Politico: How Trump favored Texas over Puerto Rico
March 27, 2018
Key Point: “A POLITICO review of public documents, newly obtained FEMA records and interviews with more than 50 people involved with disaster response indicates that the Trump administration — and the president himself — responded far more aggressively to Texas than to Puerto Rico.”
A POLITICO investigation shows a persistent double standard in the president’s handling of relief efforts for Hurricane Harvey and Hurricane Maria.
By Danny Vinik
March 27, 2018
SAN JUAN, Puerto Rico — As Hurricane Maria unleashed its fury on Puerto Rico in mid-September, knocking out the island’s electrical system and damaging hundreds of thousands of homes, disaster recovery experts expected that only one man could handle the enormity of the task ahead: Mike Byrne.
But Byrne, a widely acknowledged star of the Federal Emergency Management Agency, remained in Houston, which had been ravaged by Hurricane Harvey less than a month earlier.
Today, disaster recovery experts still express shock that FEMA kept Byrne in an already-stabilizing Texas and didn’t send him to Puerto Rico for three more weeks. But now, the decision strikes many as emblematic of a double standard within the Trump administration. A POLITICO review of public documents, newly obtained FEMA records and interviews with more than 50 people involved with disaster response indicates that the Trump administration — and the president himself — responded far more aggressively to Texas than to Puerto Rico.
“We have the U.S. Army and Marine Corps.

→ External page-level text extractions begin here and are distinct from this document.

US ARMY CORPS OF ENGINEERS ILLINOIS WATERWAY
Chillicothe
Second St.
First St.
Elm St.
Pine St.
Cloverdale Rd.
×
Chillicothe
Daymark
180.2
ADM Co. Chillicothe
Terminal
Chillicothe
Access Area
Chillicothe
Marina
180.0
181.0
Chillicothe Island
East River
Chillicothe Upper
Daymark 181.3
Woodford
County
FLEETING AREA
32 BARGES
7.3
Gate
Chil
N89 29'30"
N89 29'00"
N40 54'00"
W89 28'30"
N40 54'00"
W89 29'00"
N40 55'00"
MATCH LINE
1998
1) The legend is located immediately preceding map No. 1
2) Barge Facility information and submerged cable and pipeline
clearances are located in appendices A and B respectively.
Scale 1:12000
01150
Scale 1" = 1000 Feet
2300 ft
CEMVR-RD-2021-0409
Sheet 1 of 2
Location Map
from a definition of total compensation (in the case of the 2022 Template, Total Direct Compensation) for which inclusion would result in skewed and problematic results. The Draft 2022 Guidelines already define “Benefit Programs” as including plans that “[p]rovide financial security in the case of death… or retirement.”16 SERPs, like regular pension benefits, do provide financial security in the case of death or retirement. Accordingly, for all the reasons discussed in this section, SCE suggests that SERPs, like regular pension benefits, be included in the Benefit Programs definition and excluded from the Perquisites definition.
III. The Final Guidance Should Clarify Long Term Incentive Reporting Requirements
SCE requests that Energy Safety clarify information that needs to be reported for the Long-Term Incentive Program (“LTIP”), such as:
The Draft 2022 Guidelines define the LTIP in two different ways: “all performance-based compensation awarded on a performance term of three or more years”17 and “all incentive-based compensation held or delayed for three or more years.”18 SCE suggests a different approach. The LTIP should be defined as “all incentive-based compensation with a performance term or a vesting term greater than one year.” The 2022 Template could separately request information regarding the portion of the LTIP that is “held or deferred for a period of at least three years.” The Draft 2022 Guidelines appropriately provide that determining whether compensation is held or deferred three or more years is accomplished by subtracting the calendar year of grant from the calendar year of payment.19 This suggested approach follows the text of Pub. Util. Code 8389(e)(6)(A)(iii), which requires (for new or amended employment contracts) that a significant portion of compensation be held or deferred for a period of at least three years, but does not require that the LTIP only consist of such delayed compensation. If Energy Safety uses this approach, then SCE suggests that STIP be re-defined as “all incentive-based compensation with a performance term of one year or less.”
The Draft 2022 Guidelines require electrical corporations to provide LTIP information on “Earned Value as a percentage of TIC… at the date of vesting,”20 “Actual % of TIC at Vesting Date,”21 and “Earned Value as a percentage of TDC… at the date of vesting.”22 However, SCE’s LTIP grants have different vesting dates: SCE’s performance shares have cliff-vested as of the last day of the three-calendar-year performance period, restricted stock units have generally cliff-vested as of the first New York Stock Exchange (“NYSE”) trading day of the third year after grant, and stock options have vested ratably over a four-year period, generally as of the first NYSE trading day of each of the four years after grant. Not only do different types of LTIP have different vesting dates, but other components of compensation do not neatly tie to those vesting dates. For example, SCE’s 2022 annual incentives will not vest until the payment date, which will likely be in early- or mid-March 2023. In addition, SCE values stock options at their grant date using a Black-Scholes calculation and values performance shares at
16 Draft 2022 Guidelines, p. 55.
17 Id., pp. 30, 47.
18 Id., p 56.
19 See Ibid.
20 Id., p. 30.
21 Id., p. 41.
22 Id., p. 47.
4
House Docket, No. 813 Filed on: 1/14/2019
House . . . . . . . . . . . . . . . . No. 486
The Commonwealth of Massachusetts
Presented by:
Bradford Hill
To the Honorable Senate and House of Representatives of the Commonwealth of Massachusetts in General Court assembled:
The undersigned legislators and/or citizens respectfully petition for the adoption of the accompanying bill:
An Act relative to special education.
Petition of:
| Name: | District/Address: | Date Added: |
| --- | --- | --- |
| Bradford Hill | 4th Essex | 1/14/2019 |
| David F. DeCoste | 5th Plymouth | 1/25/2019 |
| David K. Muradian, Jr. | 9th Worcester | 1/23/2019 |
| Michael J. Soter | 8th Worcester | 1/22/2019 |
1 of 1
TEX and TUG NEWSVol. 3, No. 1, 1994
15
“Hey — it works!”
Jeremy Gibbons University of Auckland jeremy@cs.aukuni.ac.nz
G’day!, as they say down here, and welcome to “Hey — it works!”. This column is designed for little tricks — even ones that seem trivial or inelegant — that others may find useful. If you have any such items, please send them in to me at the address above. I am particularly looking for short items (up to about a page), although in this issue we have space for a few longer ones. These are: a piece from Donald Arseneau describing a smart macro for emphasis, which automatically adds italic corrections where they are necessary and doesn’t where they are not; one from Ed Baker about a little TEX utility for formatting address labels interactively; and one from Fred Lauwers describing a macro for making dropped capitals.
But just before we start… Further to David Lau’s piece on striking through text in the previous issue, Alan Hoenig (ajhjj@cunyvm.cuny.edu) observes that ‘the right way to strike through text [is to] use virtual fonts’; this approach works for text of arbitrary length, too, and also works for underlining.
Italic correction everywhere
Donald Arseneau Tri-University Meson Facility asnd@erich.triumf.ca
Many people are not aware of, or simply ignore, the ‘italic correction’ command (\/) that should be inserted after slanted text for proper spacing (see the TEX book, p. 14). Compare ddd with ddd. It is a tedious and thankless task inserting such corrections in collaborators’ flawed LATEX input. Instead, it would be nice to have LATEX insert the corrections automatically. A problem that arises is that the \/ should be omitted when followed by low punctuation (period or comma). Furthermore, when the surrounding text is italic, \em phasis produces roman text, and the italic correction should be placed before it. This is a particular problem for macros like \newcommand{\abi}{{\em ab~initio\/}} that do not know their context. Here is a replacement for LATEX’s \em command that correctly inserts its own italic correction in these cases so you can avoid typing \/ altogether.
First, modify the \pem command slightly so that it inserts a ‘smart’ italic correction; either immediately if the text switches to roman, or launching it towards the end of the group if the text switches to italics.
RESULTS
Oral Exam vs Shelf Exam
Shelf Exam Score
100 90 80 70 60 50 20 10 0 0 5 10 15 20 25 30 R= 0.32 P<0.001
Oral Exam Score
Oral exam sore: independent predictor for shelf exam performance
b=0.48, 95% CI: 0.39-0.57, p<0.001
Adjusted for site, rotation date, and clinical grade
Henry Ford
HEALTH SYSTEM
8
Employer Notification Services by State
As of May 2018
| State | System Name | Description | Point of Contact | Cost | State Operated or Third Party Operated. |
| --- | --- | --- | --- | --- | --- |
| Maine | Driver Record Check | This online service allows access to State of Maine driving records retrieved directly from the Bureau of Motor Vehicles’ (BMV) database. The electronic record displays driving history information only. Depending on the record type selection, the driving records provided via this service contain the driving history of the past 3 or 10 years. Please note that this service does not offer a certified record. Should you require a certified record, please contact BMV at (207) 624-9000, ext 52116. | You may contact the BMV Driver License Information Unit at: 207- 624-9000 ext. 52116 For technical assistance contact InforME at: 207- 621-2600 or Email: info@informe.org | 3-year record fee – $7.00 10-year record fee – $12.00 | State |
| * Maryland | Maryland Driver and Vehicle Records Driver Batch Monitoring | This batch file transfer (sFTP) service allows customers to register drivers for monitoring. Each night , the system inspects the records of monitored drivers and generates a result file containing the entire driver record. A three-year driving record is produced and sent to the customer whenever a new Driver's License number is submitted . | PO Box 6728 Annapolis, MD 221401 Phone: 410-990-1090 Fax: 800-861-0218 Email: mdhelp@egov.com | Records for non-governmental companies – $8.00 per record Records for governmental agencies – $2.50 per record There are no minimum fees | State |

We go anywhere, anytime we want in the world,” bemoaned retired Army Lt. Gen. Russel Honoré, who led the military’s relief efforts after Hurricane Katrina. “And [in Puerto Rico] we didn’t use those assets the way they should have been used.”
No two hurricanes are alike, and Harvey and Maria were vastly different storms that struck areas with vastly different financial, geographic and political situations. But a comparison of government statistics relating to the two recovery efforts strongly supports the views of disaster-recovery experts that FEMA and the Trump administration exerted a faster, and initially greater, effort in Texas, even though the damage in Puerto Rico exceeded that in Houston.
Within six days of Hurricane Harvey, U.S. Northern Command had deployed 73 helicopters over Houston, which are critical for saving victims and delivering emergency supplies. It took at least three weeks after Maria before it had more than 70 helicopters flying above Puerto Rico.
Nine days after the respective hurricanes, FEMA had approved $141.8 million in individual assistance to Harvey victims, versus just $6.2 million for Maria victims.
During the first nine days after Harvey, FEMA provided 5.1 million meals, 4.5 million liters of water and over 20,000 tarps to Houston; but in the same period, it delivered just 1.6 million meals, 2.8 million liters of water and roughly 5,000 tarps to Puerto Rico.
Seventy-eight days after each hurricane, FEMA had approved 39 percent of federal applications for relief from victims of Harvey, versus 28 percent for Maria.
Those imbalances track with another one: the attention of President Donald Trump. In public, Trump appeared much more concerned with the victims of Harvey than Maria. He visited Houston twice during the first eight days after the hurricane, but didn’t visit Puerto Rico for 13 days. In the first week after the disasters, Trump sent three times as many tweets about Harvey as Maria — 24 about the plight of Texas and eight about Puerto Rico, including a series of comments about Puerto Rico’s debt level and quality of infrastructure that local officials considered insulting and enraging while lives were still in jeopardy.